- G. K. Chesterton
You can generally tell when my budget situation is getting tight by the way I start reviewing “classic” books, downloaded for free to my Kindle. And so we come to one of the first English mystery novels, Wilkie Collins's 1859 book, The Woman in White.
I enjoyed The Woman in White, but found it frustrating at the same time. The story's compelling, the characters wonderful, but (although I think I'm better suited to handle old fiction than most readers today) I found the Victorian conventions aggravating. Also, like any pioneering work in a genre, the author isn't entirely sure how to handle his material, and does things which later writers, working in an established tradition, would never waste time on.

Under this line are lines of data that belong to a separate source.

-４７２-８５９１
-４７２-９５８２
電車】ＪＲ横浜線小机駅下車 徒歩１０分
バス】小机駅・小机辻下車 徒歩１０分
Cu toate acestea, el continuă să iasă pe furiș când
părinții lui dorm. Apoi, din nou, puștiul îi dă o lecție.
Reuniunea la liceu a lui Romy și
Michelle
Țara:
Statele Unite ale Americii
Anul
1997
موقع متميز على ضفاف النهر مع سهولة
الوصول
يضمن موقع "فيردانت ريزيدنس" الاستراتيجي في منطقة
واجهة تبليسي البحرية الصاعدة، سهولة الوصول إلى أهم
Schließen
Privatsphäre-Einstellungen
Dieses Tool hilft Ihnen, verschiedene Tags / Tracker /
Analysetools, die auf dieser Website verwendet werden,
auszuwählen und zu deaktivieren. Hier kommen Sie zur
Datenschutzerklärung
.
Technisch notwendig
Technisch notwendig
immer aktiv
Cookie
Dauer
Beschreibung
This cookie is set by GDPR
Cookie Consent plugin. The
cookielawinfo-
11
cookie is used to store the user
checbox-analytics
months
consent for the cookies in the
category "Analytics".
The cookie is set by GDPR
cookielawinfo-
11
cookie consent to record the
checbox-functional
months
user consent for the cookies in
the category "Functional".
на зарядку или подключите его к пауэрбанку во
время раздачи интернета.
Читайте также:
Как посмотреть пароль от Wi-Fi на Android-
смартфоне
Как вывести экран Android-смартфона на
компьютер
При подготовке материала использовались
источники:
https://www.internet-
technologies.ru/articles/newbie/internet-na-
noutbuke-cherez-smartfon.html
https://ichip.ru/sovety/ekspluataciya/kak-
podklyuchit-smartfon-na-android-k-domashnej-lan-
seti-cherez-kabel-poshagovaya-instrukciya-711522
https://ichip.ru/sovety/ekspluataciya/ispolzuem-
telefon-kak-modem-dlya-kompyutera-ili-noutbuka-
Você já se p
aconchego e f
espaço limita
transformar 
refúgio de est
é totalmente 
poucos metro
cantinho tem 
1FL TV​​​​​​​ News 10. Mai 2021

The Woman in White centers on two women who physically resemble each other, leading to tragic consequences. The first is Anne Catherick, who, when the hero, artist Walter Hartright, first encounters her, has recently escaped from an insane asylum. Hartright, unaware of this, chivalrously helps her find her way in London. The second woman is Laura Fairlie, a prospective heiress for whom Walter is soon hired to be drawing tutor. He falls in love with her without delay. But Laura is betrothed to a man of “her own class,” who eventually turns out to be an utter scoundrel. And so the foundation is laid for a diabolical plot to deprive her of her fortune and (perhaps) her life.
There's much to praise in The Woman in White. The characters, especially, are (for the most part) fully rounded and vivid. Wilkie Collins was a friend of Charles Dickens, and the characters in this book could be dropped, without any dissonance, into the best of Dickens's works.
And that's part of the problem. The Woman in White is slow. This is an epistolary novel (presented as a transcription of diaries, letters, and affadavits from various characters), and each of these characters is given time to do his star turn on center stage, like performers at a recital. I love characterization, and rarely talk this way, but I didn't want to know all these characters this well. Get on with the story, I kept saying. Scores of pages could have been ripped out completely without any loss to the narrative.
One of the most memorable characters in the book is the sinister Count Fosco, friend and co-conspirator of Laura's husband. Anyone who's read the book will retain a vivid image of that remarkable figure. And yet he's actually the most artificial character in the book. It would be unjust to call him melodramatic, but he's certainly operatic, the perfect embodiment of all the 19th Century Englishman's prejudices about Italians—charming, devious, amoral, and self-dramatizing.
Another weakness—to the modern reader, even to a sexist like me—is that any sensible person would have seen from the beginning that Walter Hartright's best choice of a mate would have been, not Laura (whose only virtues seem to be beauty and a sweet nature), but her half-sister and companion, Marian Halcombe. Marian is smart and courageous, and her poverty and lack of a title would have made her an ideal partner for a poor drawing-master. But we're told she's “ugly,” and so is made unsuitable to be the heroine of a book. And, of course, if Walter had been sensible in that way, there'd be no story.
The Woman in White offers many rewards, if you don't mind spending a lot of time with a book.